The county weekly phone-in press briefings, which lasted 33 minutes last week, also doesn’t allow the public to see what is being asked, or what is not being answered, because it’s not broadcast on Facebook.
This kind of insular approach to a disaster unfortunately contributes to the vulnerable being left behind.
In many ways, it’s the same kind of approach that Orange County’s Health Care Agency has maintained for decades — note the agency’s inability to mount an effective response to the most recent public health crisis, homelessness.
The county’s last two homelessness Czars — employed directly by the agency — have left for jobs in other Orange County public agencies.
That’s because there’s no vision at the top levels of the county government for their work.
Just politics and photo-ops.
It’s much the same when it comes to Latinos and the communities they largely live in across Orange County.
The County of Orange isn’t on the ground with services as much as it could have been over the last decade.
And that cost the Health Care Agency dearly when the pandemic hit.
They just didn’t do their homework in the Latino community.

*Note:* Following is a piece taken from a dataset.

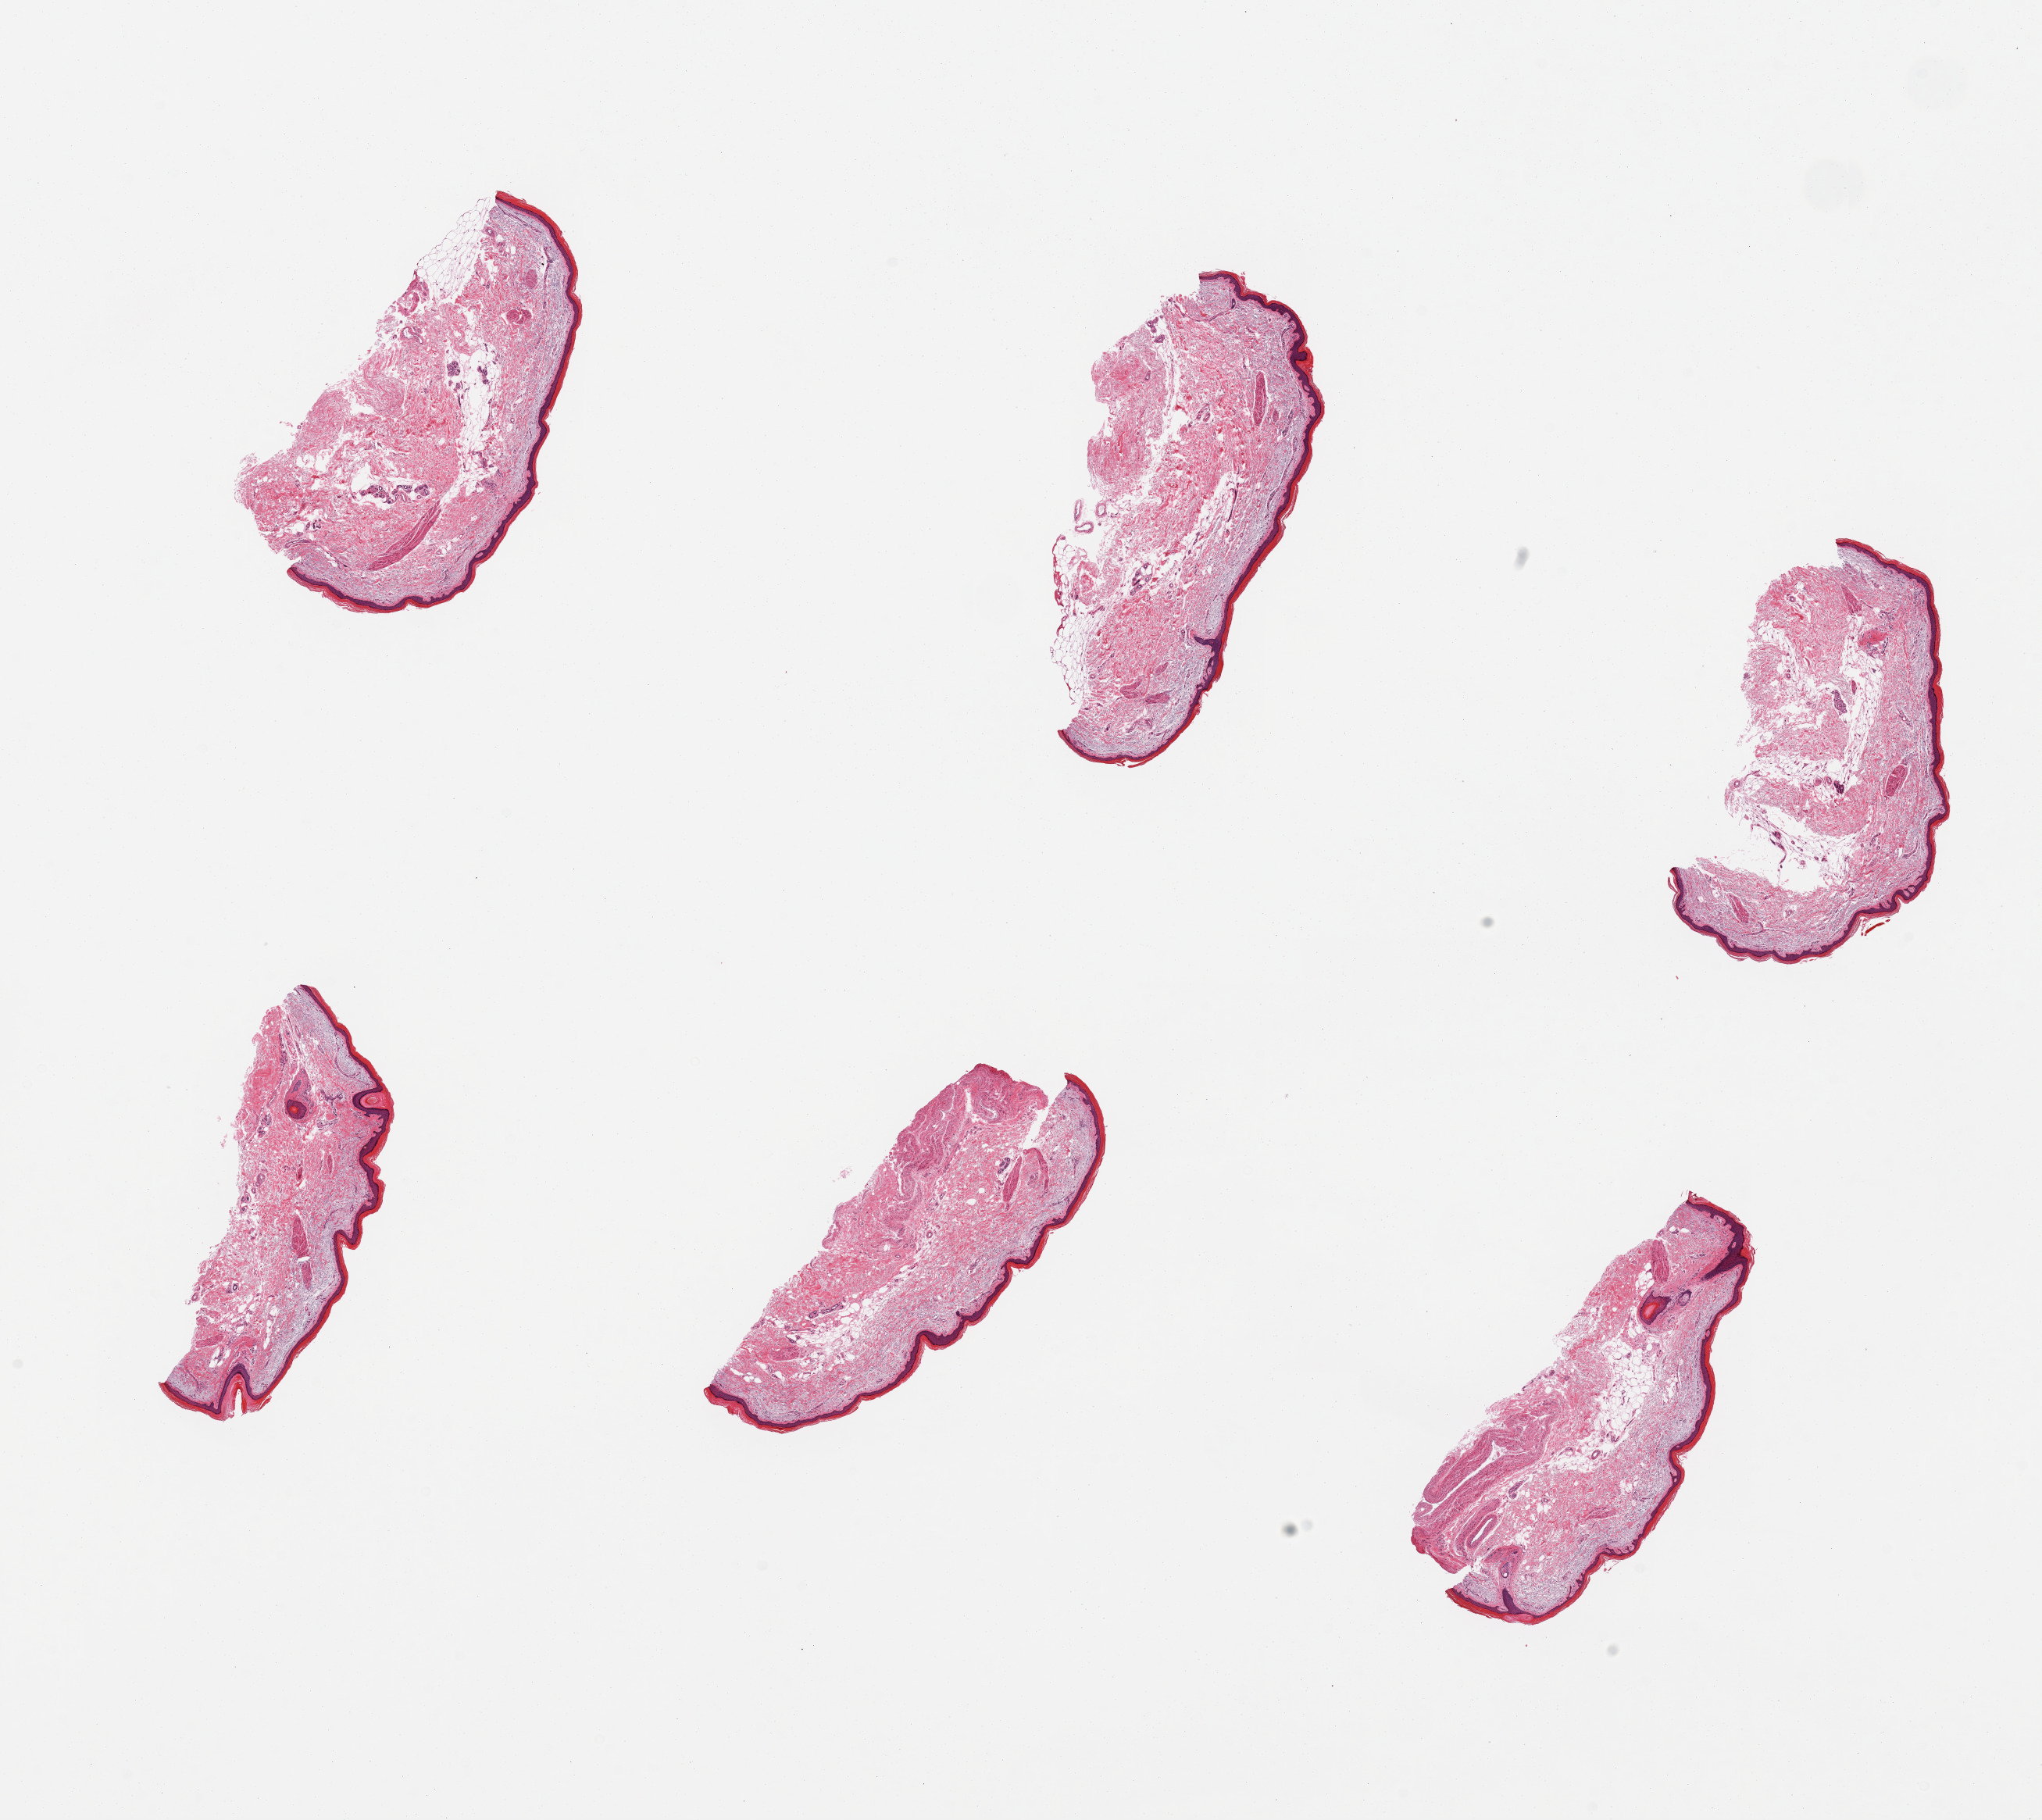
Whole-slide image, haematoxylin and eosin stain, a low-resolution overview of the entire scanned area, about 20.7 x 18.4 mm (acquisition: 20x scan), PAXgene-fixed paraffin-embedded (PFPE) section, section of skin of lower leg (target tissue), tissue donor sample. Donor: female.
Reviewer comment on this tissue sample: 6 pieces; well dissected.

The pandemic response has made that super clear.
Health Care Agency officials have been able to get a huge head start in the Latino community with many of the nonprofit partners they are working with — and by all reports have done it well.
But there is not a strong public vision or county funding commitments for the challenge in addressing the various health gaps.
That historically has fallen to county supervisors and on senior Health Care Agency leaders.
And when you look at the numbers, like Latino vaccination rates or other health indicators in many of the communities where Latinos live, it’s clear these officials are failing.
That’s why elected and agency officials don’t seem particularly excited to have residents looking at raw numbers in real time.
And that’s why it’s incredibly important for us as residents to continue pushing for transparency.
Without it, our collective health is in the hands of politicians and in serious jeopardy.